Receba com simplicidade tudo que acontece com você
0 Comments Published by Ronaldo Evangelista on segunda-feira, 22 de fevereiro de 2010 at 11:32 PM.Assistir a um filme dos irmãos Coen é ouvir a história mais fantástica do mundo - vivida pela pessoa menos fantástica da história. O protagonista deslocado um pouco à esquerda do protagonismo é uma tradição: de Lebowski a Fargo, de Queime Depois de Ler à Hudsucker Proxy ao Homem que Não Estava Lá. Larry Gopnik, professor suburbano de física, vivendo a mais comum vida americana dos anos 60, personagem dos Coen, Um Homem Sério, segue a linha e vai além - constantemente perplexo e passivo em relação a tudo que lhe acontece, suas questões se amontoam e as epifanias passam fugazes. Sua vida é como um Livro de Jó pós-existencialista em ritmo de Woody Allen zen.

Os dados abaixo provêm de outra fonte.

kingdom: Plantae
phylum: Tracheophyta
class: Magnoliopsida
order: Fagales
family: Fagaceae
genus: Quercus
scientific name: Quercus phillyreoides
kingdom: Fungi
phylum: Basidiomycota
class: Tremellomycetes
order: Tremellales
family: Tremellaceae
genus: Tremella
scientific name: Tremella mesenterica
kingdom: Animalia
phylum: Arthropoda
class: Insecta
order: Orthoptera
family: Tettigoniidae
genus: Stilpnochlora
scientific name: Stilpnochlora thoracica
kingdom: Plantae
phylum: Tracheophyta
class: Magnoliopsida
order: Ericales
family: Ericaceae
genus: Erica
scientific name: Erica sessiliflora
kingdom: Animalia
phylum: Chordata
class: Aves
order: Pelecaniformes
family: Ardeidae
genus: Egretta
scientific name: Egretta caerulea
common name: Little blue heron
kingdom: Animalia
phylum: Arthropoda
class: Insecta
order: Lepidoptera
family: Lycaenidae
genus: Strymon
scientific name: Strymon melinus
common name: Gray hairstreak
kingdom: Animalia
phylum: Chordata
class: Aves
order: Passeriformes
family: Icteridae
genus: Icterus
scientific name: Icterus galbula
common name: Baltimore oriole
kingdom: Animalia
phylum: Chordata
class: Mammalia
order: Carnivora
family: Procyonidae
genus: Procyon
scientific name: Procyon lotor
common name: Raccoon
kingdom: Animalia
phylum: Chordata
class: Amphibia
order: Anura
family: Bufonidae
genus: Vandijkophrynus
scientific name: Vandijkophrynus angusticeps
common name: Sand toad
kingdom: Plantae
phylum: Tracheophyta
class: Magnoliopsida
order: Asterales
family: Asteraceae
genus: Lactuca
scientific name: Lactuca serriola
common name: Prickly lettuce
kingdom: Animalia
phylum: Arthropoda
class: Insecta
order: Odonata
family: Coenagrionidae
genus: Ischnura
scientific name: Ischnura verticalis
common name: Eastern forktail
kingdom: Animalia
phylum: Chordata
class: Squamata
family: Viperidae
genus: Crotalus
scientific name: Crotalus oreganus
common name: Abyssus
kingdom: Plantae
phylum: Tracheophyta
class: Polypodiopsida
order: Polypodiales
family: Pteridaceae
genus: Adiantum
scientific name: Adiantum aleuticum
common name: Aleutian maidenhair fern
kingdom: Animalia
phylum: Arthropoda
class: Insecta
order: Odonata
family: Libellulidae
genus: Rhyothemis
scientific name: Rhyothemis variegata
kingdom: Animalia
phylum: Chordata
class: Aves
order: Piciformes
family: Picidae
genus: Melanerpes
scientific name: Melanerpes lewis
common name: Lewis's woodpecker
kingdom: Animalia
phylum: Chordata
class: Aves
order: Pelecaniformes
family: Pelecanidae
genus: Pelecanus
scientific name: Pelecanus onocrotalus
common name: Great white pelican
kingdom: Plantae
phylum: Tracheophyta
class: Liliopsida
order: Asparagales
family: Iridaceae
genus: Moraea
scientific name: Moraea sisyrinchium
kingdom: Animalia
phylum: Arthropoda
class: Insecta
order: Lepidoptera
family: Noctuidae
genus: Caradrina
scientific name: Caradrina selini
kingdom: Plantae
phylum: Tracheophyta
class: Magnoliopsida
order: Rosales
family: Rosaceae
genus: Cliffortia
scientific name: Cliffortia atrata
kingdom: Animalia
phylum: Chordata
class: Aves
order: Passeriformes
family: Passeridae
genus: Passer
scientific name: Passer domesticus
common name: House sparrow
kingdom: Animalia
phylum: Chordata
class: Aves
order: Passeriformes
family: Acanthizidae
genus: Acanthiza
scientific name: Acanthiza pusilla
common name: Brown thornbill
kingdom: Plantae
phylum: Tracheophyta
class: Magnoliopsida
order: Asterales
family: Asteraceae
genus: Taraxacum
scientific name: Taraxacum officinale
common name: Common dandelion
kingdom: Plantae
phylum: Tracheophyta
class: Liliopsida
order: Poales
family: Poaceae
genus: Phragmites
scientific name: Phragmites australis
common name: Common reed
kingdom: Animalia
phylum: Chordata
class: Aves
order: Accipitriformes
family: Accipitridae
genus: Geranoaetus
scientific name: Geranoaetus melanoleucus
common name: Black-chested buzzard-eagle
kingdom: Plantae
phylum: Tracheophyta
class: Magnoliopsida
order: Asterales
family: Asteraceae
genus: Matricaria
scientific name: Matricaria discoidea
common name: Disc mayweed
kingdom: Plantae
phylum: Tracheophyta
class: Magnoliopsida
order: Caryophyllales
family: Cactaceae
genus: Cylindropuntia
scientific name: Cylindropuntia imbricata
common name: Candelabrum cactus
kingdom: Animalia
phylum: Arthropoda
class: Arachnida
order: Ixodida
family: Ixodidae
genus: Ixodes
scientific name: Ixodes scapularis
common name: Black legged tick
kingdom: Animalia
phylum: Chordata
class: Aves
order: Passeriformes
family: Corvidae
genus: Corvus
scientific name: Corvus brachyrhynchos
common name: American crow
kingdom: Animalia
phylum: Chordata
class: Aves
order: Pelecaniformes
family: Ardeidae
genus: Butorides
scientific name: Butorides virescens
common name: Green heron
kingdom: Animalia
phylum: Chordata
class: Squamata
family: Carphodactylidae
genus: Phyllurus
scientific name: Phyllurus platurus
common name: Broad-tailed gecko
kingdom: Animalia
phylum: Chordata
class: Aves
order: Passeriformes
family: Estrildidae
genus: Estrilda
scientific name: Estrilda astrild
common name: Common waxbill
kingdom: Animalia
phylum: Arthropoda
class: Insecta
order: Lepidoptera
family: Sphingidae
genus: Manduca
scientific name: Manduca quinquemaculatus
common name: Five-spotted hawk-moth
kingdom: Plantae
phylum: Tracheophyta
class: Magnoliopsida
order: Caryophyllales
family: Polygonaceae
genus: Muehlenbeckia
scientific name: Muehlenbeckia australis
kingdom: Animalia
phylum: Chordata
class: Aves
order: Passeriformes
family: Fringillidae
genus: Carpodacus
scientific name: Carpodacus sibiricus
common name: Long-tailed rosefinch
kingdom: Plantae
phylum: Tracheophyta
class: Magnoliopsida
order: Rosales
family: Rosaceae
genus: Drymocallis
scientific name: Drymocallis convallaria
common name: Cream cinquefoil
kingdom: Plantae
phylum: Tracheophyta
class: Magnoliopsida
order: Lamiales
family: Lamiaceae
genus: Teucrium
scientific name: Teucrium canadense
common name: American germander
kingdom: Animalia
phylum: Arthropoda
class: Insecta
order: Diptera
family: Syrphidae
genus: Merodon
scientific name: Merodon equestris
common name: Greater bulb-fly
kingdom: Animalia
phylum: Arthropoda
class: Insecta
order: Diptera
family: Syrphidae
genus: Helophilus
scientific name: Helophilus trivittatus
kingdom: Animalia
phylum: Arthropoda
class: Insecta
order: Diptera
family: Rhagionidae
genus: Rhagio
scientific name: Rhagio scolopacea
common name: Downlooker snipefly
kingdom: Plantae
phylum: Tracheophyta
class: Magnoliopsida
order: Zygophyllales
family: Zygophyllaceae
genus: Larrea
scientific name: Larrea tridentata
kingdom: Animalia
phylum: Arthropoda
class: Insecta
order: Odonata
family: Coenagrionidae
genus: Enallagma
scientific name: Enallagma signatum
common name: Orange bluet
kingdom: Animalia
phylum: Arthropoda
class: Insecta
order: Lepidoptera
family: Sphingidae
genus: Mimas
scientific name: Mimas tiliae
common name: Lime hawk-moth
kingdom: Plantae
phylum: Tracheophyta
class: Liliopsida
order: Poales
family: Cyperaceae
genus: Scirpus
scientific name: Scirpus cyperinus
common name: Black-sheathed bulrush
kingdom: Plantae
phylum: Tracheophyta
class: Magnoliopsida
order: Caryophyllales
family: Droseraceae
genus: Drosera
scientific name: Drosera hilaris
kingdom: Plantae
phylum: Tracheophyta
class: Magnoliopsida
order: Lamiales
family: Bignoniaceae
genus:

Assistimos sua história com a ilusão de que os sentidos virão, os arcos narrativos se concluirão, as pistas desencadearão respostas, os diálogos significarão algo. Mas a questão não é tornar o mundano especial, e sim tornar o mundano mundano. É grande demais o apreço dos Coen pelas idiossincrasias, twists anticlimáticos, detalhes intrigantes, pelas perguntas, pelo papel do acaso nas histórias. Os gêneros, códigos e signos das suas narrativas são deliberadamente confundidos, as definições e denominadores comuns deliberadamente escondidos, os non-sequiturs deliberadamente abundam - e tudo enriquece o que assistimos e levamos. O rei está nu e apontar a Moral da História é revelar a si mesmo. Qualquer descrição em favor de explicação levanta a questão: qual o ponto? E esse é o ponto, não há. É o princípio da incerteza, não podemos nunca ter certeza do que está acontencendo. Aceite o mistério.
Como uma grande parábola, sobre histórias judaicas típicas - ainda que inventadas -, o filme é, no máximo, sobre perspectiva; uma fábula sem moral. Cada personagem é idiossincraticamente tridimensional, cada cena caricaturalmente real, cada avanço do roteiro sadicamente engraçado. Cada vez que você se perguntar, por quê?, cada vez a resposta será irrelevante - ou não. Qual o som de uma mão batendo palma? Why does he make us feel the questions if he's not gonna us give any answers?
O prólogo do dybbuk, o gato de Schrôdinger, o Clube de Discos e Fitas da Columbia, o incrível Mentaculus, os dentes do Goy, a jornada torta do herói, a marcação genial e quase aleatória dos três rabinos - e os ensinamentos crípticos e esclarecedores de cada, como tudo está ligado e como tudo não está ligado. Para todos os efeitos, depende do que você quer pra montar seu quebra-cabeça particular de ordem do mundo. Talvez o único sequitur do filme seja seu final, no tempo forte do compasso, quase gratuito, que recoloca o universo em sua transitoriedade.
O falso ar slacker dos irmãos Coen esconde engenhosidades de roteiro dignas de Billy Wilder, clareza de filmagem digna de Stanley Kubrick, diálogos de timing perfeito dignos dos melhores filmes slapstick, o senso de humor mais afiado de Hollywood. Por trás da sua abordagem tranqüila, quase abstrata, sempre contemporizada, eles mantêm olhar sofisticado, capricho de realização, originalidade irrestrita e pura cinematografia. Cada segundo de cada frame é prazeroso de assistir, cada cena tomando seu tempo, cada diálogo ensaiado como passos de dança, como cada enquadramento, roupa e objeto de cena, cada uso muito próprio e excelente de trilha sonora. Um pouco à esquerda do protagonismo, levando as melhores histórias, é onde estão os irmãos Coen.